## Aim of the task
Show each line of the records below that contains the string "para".
[Data for this task Boundary: Start]
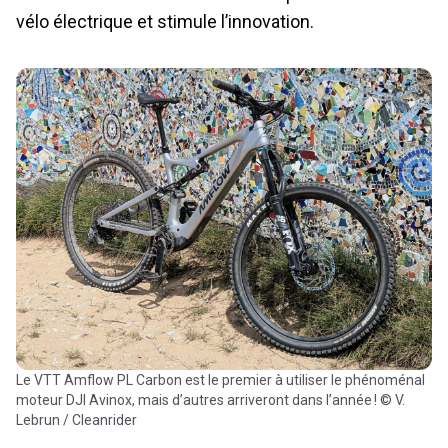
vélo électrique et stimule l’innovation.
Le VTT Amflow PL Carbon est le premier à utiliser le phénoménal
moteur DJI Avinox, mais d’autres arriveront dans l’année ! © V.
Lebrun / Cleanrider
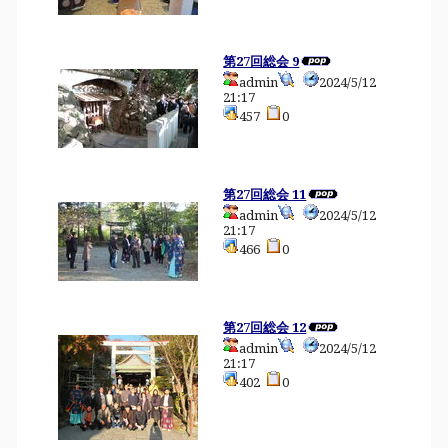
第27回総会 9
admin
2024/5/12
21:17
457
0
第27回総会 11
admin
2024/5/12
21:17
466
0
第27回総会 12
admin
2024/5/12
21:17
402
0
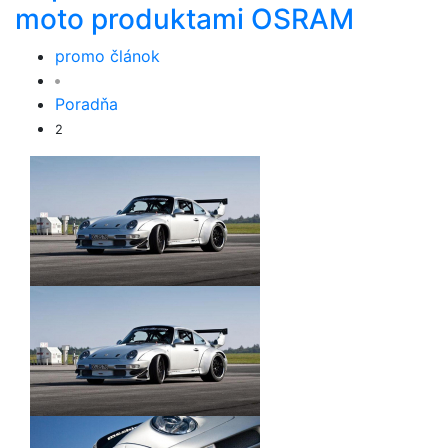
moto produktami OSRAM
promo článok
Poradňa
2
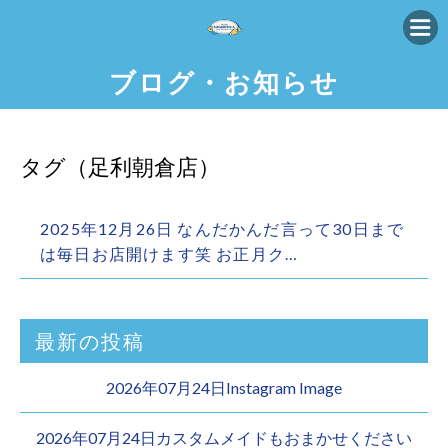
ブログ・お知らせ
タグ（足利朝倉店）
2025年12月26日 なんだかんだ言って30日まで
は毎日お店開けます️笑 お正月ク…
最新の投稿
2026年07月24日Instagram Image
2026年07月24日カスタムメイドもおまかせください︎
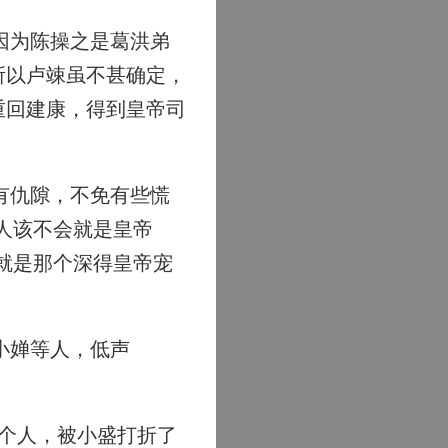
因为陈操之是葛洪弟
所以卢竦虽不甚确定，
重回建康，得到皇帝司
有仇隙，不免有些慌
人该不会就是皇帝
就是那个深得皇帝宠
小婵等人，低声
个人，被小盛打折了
[Data for this task Boundary: End]
[Data for this task Boundary: Start]
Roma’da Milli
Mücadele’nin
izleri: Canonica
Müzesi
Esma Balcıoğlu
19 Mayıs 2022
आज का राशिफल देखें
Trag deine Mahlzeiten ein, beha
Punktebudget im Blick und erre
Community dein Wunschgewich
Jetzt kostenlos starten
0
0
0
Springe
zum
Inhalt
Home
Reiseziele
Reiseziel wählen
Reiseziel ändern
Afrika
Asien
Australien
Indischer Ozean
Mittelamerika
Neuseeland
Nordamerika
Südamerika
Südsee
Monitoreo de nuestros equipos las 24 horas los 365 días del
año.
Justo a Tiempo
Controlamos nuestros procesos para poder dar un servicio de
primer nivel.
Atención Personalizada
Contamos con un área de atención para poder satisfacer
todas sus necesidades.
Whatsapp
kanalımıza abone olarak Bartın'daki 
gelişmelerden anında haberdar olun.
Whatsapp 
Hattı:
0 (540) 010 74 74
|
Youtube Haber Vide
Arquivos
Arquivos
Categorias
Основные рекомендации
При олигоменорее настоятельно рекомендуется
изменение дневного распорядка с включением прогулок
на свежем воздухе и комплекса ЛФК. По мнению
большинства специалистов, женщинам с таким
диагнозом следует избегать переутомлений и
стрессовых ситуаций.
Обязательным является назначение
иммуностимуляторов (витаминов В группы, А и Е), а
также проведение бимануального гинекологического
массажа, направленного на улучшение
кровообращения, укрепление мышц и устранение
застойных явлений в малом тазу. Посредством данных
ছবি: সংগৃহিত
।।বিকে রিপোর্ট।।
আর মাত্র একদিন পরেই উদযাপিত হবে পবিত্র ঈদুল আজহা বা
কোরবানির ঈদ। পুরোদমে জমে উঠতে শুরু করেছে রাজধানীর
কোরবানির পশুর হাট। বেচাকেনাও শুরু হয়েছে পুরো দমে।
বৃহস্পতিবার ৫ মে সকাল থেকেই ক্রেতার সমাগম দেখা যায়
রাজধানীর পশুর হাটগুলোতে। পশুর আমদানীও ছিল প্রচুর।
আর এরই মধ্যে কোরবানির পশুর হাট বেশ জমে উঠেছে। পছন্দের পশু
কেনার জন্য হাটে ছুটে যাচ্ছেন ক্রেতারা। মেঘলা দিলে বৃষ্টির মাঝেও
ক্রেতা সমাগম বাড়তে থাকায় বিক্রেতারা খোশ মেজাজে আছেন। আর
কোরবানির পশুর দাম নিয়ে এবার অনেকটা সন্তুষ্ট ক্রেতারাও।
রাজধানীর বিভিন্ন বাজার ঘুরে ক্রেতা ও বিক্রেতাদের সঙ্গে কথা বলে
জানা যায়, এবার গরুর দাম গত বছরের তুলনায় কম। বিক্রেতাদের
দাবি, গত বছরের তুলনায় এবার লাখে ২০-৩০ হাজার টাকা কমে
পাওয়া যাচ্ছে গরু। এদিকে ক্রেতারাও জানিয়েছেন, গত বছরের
[Data for this task Boundary: End]
## Output
Controlamos nuestros procesos para poder dar un servicio de
Contamos con un área de atención para poder satisfacer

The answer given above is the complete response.